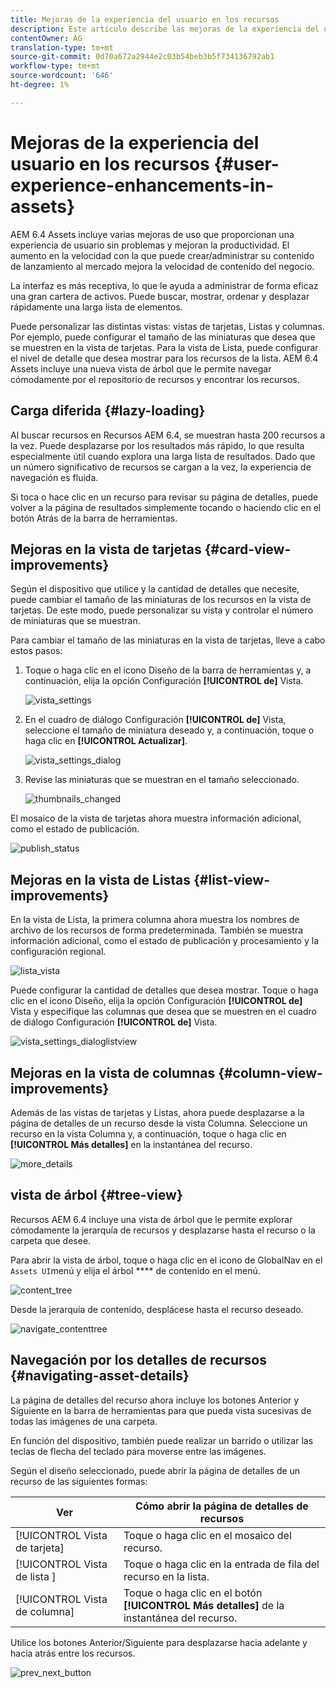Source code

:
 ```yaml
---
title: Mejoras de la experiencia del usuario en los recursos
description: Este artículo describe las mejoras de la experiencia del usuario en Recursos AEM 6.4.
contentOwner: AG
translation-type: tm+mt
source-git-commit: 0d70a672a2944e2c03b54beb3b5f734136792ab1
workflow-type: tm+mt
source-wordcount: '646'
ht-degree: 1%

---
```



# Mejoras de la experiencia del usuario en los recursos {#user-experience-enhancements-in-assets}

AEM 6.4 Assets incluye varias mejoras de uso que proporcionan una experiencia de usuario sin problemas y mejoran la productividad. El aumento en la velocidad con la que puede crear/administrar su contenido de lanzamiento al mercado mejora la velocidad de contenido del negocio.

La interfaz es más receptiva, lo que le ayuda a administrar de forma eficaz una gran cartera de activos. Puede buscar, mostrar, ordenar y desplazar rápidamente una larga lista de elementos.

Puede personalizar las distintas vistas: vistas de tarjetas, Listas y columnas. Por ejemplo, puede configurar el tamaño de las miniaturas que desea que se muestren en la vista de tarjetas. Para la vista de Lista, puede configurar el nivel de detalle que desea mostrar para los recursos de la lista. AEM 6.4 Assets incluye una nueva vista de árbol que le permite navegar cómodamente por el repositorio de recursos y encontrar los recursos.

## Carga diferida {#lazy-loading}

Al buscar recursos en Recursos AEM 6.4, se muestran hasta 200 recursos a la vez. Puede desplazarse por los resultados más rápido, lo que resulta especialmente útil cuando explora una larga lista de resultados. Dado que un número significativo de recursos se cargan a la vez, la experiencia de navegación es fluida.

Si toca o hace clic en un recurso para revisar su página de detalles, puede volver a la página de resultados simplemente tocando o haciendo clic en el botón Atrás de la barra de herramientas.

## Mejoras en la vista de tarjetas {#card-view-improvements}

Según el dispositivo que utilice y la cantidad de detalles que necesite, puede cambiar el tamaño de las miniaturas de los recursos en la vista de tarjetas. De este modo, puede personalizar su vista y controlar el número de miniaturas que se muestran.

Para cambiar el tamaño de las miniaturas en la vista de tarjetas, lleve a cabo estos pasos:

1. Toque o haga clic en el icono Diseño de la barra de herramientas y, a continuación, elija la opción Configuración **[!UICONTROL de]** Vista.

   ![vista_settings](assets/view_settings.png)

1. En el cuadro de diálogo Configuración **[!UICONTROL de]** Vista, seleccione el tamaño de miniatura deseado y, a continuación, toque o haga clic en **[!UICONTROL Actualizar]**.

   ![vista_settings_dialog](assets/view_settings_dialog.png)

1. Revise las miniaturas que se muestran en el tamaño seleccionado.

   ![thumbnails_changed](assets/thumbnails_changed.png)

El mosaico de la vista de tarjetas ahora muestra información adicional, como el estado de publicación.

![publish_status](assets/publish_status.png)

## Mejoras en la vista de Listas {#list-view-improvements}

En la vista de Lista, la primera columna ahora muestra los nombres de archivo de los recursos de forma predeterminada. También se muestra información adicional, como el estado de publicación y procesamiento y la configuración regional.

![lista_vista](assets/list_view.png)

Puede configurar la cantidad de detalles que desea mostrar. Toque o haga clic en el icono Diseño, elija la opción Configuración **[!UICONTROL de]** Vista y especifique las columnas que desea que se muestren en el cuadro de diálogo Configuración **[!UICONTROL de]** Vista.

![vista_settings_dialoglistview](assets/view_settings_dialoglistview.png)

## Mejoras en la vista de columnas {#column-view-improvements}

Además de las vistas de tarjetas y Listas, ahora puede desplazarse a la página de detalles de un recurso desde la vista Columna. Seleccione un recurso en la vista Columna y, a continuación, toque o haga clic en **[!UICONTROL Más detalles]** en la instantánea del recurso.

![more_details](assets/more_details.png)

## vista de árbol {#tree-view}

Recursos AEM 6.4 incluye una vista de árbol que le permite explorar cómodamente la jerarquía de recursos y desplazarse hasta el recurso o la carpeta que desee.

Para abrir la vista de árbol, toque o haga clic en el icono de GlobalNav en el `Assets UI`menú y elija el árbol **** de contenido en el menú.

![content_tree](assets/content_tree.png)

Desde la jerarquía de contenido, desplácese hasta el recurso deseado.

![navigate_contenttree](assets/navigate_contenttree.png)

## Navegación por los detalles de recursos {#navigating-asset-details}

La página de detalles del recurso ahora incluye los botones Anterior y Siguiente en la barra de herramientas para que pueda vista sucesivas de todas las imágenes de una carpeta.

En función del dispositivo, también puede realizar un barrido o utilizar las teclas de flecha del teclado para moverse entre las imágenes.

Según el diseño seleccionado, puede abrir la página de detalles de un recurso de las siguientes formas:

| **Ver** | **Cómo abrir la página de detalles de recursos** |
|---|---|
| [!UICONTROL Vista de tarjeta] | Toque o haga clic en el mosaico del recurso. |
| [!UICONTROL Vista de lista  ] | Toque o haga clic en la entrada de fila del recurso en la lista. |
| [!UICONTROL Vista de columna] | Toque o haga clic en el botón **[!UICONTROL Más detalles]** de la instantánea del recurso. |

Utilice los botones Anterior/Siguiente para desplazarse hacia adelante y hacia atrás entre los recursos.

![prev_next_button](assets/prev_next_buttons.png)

================

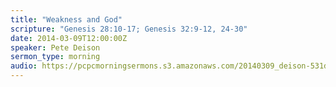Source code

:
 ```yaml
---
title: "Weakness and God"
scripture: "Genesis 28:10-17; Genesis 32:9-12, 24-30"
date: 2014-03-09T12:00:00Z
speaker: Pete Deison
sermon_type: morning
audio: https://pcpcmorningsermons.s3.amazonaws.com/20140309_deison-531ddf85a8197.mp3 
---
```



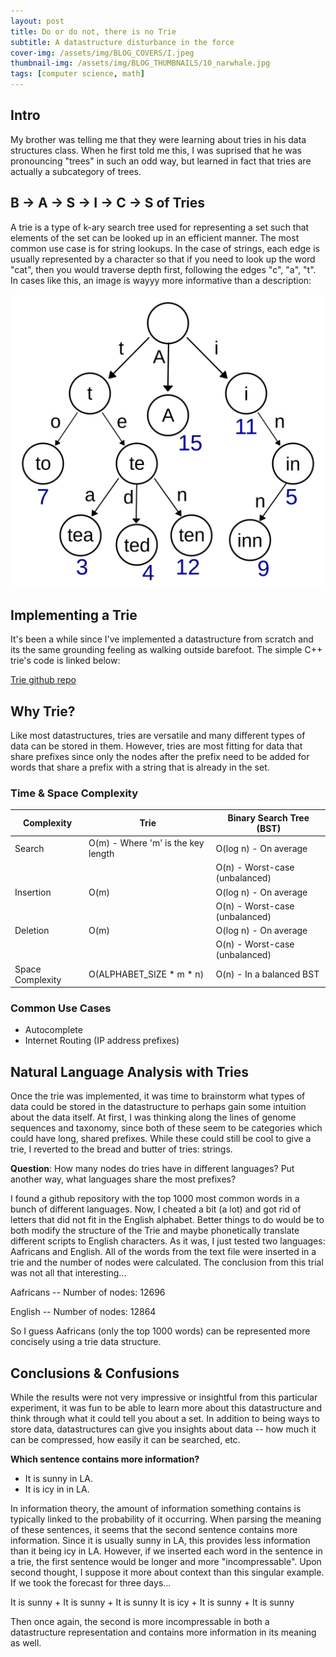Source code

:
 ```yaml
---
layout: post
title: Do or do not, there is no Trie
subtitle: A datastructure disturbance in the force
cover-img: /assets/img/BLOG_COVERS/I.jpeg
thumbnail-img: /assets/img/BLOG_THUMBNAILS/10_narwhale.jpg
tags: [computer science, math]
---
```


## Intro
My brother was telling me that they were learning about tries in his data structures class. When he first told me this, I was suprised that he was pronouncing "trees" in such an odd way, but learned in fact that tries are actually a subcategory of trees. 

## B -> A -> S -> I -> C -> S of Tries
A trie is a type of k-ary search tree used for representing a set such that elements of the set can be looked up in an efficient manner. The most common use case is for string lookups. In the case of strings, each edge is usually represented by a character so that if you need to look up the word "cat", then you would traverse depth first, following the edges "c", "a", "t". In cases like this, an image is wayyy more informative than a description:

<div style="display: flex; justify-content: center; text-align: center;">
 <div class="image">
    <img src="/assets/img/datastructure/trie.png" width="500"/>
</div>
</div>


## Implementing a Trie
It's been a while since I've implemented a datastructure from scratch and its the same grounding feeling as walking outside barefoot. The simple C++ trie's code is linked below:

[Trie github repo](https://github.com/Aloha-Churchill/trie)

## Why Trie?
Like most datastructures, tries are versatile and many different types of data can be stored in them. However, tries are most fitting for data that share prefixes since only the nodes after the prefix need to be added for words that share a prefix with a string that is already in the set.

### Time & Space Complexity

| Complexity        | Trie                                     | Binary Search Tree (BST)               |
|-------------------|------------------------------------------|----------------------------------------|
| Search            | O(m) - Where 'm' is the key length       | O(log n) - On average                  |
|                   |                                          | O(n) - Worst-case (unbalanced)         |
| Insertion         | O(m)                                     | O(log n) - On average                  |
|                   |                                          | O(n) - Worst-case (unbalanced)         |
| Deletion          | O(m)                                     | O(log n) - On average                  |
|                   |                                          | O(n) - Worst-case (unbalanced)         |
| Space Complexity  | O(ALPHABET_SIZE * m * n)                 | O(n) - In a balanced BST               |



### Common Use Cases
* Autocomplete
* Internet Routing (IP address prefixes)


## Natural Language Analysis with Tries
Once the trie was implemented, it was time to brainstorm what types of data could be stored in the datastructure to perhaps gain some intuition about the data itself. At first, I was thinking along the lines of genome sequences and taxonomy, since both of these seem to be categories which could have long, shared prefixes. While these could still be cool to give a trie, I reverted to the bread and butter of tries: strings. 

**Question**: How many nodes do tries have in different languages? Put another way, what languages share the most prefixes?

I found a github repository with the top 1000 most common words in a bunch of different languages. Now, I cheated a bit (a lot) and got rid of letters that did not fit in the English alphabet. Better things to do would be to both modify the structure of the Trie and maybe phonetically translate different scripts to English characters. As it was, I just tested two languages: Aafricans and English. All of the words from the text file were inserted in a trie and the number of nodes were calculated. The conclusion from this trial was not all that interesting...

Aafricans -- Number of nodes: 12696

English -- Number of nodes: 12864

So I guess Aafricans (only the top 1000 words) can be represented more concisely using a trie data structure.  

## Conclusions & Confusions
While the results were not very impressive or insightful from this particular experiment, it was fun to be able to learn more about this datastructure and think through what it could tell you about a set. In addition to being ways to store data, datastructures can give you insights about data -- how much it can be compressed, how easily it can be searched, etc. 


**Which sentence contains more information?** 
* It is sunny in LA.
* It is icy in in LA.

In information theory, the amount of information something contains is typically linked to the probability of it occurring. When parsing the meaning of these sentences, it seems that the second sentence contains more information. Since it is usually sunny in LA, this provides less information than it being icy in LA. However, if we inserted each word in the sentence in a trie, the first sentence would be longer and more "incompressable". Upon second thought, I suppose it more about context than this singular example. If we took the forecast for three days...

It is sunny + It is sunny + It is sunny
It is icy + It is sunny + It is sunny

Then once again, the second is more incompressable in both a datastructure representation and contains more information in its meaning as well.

================

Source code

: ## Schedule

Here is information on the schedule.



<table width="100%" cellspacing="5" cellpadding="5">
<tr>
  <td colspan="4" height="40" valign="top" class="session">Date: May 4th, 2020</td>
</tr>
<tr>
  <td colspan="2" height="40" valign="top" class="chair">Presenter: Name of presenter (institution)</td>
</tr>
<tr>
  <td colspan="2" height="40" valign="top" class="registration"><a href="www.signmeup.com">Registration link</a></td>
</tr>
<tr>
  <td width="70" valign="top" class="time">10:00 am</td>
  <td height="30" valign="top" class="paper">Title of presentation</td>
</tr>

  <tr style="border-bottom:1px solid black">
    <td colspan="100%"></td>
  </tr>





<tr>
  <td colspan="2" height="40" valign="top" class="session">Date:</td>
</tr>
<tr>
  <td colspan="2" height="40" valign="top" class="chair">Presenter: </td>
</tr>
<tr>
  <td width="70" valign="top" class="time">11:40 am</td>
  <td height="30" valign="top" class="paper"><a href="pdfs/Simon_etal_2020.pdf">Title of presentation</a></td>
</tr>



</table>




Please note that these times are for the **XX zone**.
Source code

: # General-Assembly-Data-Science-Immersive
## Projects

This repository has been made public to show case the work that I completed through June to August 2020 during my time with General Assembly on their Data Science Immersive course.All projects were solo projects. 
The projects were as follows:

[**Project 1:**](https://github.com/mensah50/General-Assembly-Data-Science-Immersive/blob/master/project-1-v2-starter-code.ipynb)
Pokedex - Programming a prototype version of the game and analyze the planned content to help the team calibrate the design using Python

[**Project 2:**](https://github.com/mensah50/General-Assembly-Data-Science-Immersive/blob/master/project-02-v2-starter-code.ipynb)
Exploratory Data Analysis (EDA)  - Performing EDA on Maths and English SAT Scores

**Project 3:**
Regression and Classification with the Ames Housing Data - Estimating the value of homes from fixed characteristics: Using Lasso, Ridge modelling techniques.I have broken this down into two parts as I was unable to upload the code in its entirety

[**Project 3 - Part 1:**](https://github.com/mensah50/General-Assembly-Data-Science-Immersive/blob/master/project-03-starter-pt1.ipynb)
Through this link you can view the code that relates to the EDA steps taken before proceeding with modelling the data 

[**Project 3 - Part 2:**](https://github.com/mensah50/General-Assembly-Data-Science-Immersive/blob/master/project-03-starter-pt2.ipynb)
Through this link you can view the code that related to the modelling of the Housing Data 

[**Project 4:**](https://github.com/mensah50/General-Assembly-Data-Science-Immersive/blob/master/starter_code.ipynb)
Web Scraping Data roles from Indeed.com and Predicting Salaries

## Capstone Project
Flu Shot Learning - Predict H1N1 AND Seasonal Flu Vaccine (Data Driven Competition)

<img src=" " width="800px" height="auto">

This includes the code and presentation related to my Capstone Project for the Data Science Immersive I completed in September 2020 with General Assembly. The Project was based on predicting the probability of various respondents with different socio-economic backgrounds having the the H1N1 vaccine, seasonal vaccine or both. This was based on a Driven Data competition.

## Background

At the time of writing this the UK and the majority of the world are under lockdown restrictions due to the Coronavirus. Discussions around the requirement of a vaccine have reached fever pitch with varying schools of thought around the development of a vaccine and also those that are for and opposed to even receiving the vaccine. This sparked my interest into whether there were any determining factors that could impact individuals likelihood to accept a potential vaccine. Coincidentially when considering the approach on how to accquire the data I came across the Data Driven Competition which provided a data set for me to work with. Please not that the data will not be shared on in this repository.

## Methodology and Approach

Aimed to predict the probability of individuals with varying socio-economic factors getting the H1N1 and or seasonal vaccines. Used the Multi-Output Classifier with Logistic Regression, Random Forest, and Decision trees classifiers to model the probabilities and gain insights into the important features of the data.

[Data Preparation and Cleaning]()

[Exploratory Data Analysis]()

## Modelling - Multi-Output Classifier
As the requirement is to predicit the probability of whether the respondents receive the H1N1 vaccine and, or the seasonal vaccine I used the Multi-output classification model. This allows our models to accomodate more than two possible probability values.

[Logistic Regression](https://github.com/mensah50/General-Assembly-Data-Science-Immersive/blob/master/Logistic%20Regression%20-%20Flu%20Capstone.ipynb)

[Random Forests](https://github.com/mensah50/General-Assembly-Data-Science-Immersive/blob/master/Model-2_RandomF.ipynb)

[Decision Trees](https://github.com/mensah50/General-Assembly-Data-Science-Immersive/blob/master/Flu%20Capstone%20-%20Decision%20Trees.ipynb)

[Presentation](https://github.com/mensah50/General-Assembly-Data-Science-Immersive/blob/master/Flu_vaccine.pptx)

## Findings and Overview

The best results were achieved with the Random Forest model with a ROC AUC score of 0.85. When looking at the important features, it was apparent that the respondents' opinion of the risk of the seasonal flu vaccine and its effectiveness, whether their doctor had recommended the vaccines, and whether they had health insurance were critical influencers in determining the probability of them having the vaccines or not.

================

The expected result is every line from the material above that includes "abrir".

Para abrir la vista de árbol, toque o haga clic en el icono de GlobalNav en el `Assets UI`menú y elija el árbol **** de contenido en el menú.
Según el diseño seleccionado, puede abrir la página de detalles de un recurso de las siguientes formas:
| **Ver** | **Cómo abrir la página de detalles de recursos** |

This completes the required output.